===== Exercise material

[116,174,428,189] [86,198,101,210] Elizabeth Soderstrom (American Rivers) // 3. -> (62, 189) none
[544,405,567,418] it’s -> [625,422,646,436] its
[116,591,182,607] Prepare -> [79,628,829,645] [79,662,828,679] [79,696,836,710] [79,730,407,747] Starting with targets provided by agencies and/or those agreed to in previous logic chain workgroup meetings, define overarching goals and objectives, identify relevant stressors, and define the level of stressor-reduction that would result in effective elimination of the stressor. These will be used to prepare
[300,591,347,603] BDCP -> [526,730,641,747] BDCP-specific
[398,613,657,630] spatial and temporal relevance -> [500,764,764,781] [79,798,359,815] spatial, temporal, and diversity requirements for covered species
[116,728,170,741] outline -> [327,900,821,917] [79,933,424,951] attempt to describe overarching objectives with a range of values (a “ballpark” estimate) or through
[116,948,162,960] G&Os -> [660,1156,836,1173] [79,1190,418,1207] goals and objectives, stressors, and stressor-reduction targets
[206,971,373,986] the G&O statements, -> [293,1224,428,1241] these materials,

==========
===== Exercise material

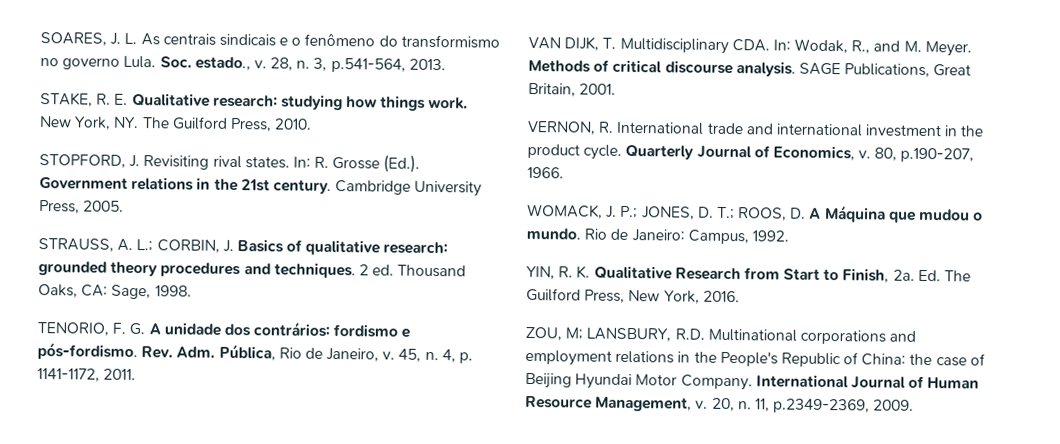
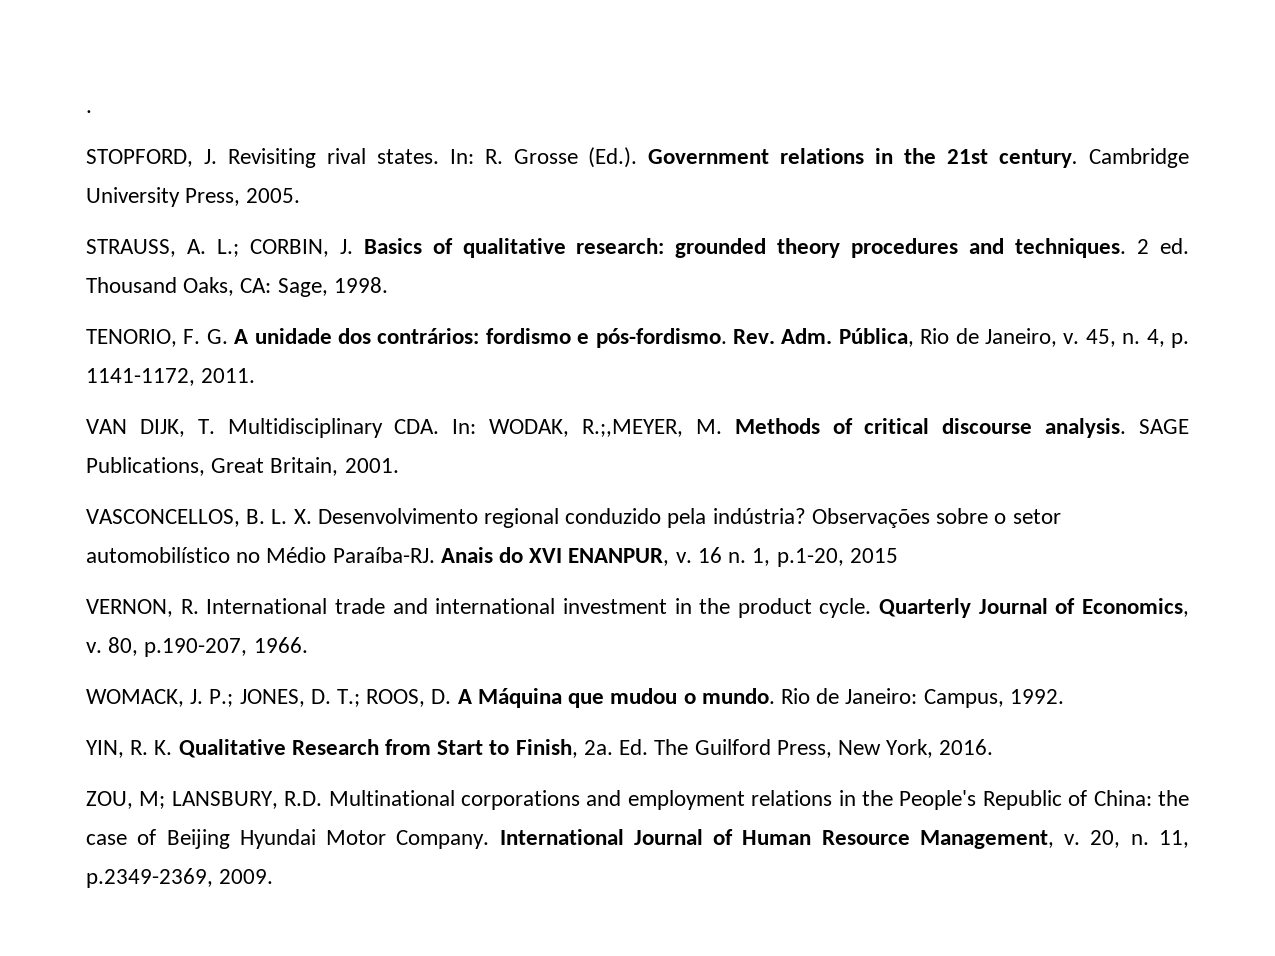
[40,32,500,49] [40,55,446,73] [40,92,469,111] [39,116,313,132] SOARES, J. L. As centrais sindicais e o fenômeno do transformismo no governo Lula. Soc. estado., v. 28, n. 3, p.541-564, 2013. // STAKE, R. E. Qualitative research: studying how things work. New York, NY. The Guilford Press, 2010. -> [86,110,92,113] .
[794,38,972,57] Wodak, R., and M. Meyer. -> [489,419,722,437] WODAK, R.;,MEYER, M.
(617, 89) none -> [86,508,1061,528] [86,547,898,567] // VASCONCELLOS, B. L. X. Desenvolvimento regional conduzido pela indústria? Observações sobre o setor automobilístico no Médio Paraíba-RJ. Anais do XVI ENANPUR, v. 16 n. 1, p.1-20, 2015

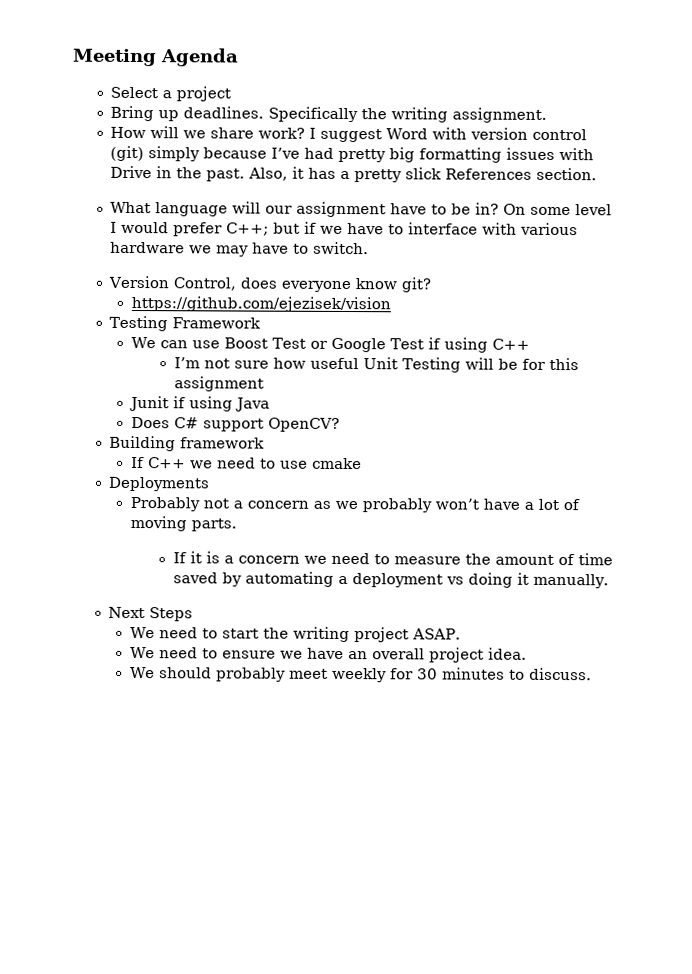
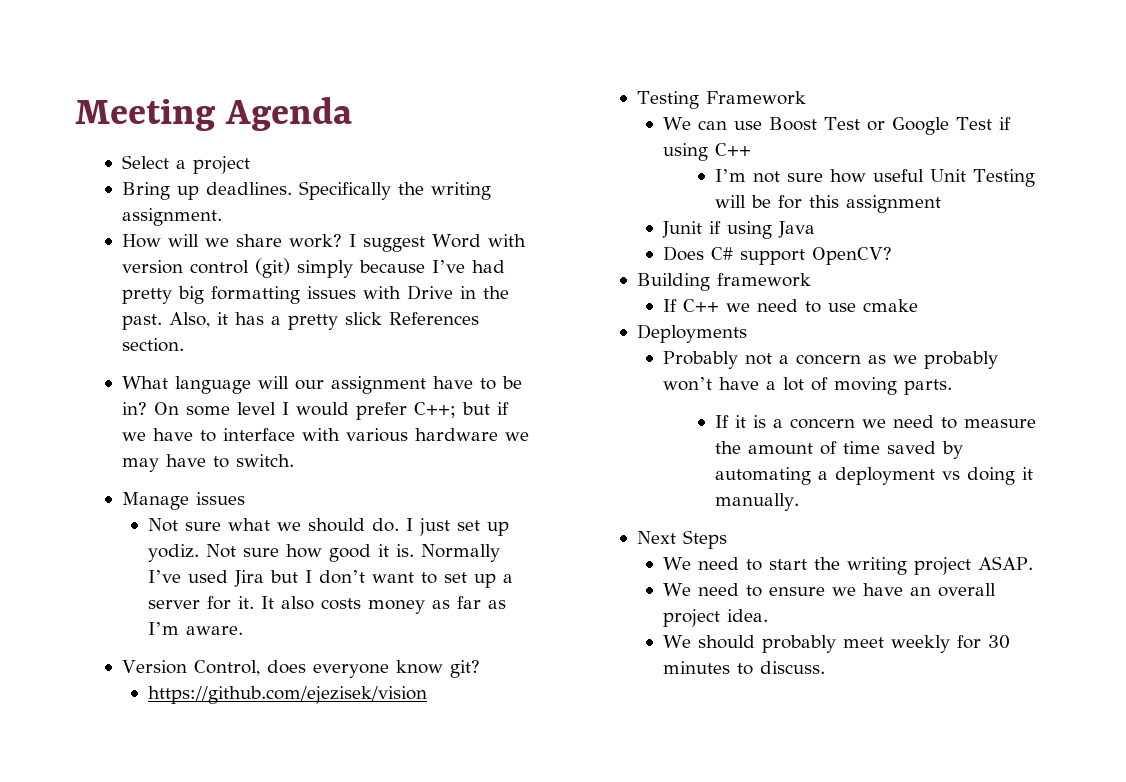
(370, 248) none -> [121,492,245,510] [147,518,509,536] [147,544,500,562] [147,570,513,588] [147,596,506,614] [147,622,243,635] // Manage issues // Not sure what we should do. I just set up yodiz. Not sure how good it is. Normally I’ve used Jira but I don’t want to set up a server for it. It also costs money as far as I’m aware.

==========

Note down each line above where the word "stressor" occurs.

[116,591,182,607] Prepare -> [79,628,829,645] [79,662,828,679] [79,696,836,710] [79,730,407,747] Starting with targets provided by agencies and/or those agreed to in previous logic chain workgroup meetings, define overarching goals and objectives, identify relevant stressors, and define the level of stressor-reduction that would result in effective elimination of the stressor. These will be used to prepare
[116,948,162,960] G&Os -> [660,1156,836,1173] [79,1190,418,1207] goals and objectives, stressors, and stressor-reduction targets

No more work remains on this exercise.